API Outage
Started 28 Feb at 11:55am CET, resolved 28 Feb at 06:42pm CET.
Resolved
The service seems to be now back up and working correctly.
We'll keep a close eye on the service and are already starting to implement a new plan in case something like this happens again.
Our objective now is to setup an architecture that can fail at AWS and still remain operational for all our users.
Updated
We are starting to see positives results from the outage, the current deployment seems to handle the issue. We'll keep an eye to ensure it stays on.
Updated
A new error is occuring at the SNS endpoint from AWS...
Updated
We are currently deploying an update that tries to improve the communication with AWS SQS when their service is failing. The deployment is in progress and the API should be updated in about 20 minutes from now.
Updated
There is definitely an issue going on at AWS SQS: Sentry is reporting 12 news issues today, all of them are related to issues connecting to AWS SQS.

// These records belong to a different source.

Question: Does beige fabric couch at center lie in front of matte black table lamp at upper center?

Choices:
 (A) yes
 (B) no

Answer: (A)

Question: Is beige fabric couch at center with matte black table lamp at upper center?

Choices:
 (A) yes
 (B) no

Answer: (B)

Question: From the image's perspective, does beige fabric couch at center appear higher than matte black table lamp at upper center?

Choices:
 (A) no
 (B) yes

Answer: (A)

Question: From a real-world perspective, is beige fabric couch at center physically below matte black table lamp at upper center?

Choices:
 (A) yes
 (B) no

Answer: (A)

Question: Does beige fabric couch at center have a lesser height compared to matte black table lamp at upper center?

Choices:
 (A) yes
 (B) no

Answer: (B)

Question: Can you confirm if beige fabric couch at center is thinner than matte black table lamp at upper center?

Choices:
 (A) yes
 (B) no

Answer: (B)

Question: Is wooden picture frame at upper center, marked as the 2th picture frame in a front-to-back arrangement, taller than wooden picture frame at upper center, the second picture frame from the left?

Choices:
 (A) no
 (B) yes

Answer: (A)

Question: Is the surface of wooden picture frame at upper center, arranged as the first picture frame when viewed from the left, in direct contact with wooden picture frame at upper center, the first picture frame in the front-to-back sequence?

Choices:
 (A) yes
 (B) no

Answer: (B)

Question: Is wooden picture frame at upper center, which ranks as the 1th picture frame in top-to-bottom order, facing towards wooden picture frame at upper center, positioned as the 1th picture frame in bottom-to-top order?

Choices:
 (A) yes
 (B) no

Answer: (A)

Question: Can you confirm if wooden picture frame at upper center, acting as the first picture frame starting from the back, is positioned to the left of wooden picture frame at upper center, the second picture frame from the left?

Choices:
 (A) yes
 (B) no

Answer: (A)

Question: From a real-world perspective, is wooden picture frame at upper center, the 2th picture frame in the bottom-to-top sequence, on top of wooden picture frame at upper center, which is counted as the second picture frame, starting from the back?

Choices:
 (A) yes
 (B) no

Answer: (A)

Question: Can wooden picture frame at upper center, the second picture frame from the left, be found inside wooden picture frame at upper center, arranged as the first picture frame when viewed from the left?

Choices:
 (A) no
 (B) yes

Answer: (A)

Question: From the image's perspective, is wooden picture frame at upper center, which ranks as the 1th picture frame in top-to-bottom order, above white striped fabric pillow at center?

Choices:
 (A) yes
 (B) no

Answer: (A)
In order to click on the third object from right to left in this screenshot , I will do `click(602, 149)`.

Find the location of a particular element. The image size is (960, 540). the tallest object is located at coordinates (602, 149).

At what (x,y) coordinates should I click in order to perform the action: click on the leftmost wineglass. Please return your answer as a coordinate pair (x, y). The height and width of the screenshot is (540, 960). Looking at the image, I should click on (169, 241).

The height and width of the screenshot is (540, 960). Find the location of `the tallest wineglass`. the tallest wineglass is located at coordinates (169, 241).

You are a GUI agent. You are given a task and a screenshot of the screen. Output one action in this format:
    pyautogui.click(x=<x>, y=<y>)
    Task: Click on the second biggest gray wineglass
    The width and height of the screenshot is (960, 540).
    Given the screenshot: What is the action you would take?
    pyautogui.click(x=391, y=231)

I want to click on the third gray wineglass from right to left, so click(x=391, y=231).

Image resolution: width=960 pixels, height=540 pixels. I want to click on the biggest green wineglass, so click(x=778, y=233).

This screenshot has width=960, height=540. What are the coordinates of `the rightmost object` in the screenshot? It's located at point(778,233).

We are working on a fix to mitigate this right now.
Created
Starting at 10:55 am today, our API started to get slower and slower in providing responses, causing requests to be dropped and long processing time.
We are currently investigating the issue, but the errors we are receiving tends to point toward AWS having some issues with some services we rely on (SQS mostly is causing issues).
We are working on finding a solution to mitigate this and will keep you updated of any news.